Language-EXtended Indoor SLAM (LEXIS): A Versatile System for Real-time Visual Scene Understanding
This work addresses the need for versatile semantic understanding in indoor mobile and assistive autonomous systems, though it is incremental as it builds on existing SLAM and LLM methods.
The authors tackled the problem of limited adaptability in indoor autonomous systems by introducing LEXIS, a real-time SLAM system that uses LLMs for open-vocabulary scene understanding, achieving SOTA performance in room categorization and equivalent performance in place recognition and trajectory estimation.
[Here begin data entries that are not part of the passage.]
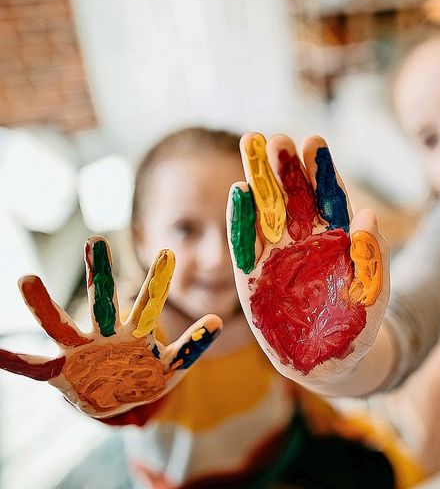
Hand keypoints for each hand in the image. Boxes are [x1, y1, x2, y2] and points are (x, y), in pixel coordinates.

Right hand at [0, 237, 221, 417]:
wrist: (116, 401)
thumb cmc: (145, 377)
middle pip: (102, 300)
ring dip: (44, 305)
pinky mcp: (61, 372)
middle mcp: (104, 334)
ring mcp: (80, 351)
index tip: (168, 253)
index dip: (158, 281)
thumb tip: (216, 319)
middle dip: (98, 274)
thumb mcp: (172, 367)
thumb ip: (193, 346)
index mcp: (134, 332)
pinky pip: (33, 366)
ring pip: (60, 324)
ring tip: (26, 280)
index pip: (149, 302)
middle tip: (96, 242)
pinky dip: (13, 360)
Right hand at [227, 133, 388, 386]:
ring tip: (250, 143)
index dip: (321, 169)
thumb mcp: (372, 289)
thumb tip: (367, 213)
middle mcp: (304, 239)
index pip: (328, 195)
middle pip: (293, 194)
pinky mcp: (253, 278)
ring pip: (266, 209)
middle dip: (285, 165)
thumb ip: (371, 254)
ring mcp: (277, 256)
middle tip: (275, 137)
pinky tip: (238, 192)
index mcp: (336, 236)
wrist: (332, 361)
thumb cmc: (358, 322)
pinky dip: (241, 220)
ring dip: (258, 178)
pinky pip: (245, 245)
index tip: (314, 140)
Versatile and adaptive semantic understanding would enable autonomous systems to comprehend and interact with their surroundings. Existing fixed-class models limit the adaptability of indoor mobile and assistive autonomous systems. In this work, we introduce LEXIS, a real-time indoor Simultaneous Localization and Mapping (SLAM) system that harnesses the open-vocabulary nature of Large Language Models (LLMs) to create a unified approach to scene understanding and place recognition. The approach first builds a topological SLAM graph of the environment (using visual-inertial odometry) and embeds Contrastive Language-Image Pretraining (CLIP) features in the graph nodes. We use this representation for flexible room classification and segmentation, serving as a basis for room-centric place recognition. This allows loop closure searches to be directed towards semantically relevant places. Our proposed system is evaluated using both public, simulated data and real-world data, covering office and home environments. It successfully categorizes rooms with varying layouts and dimensions and outperforms the state-of-the-art (SOTA). For place recognition and trajectory estimation tasks we achieve equivalent performance to the SOTA, all also utilizing the same pre-trained model. Lastly, we demonstrate the system's potential for planning.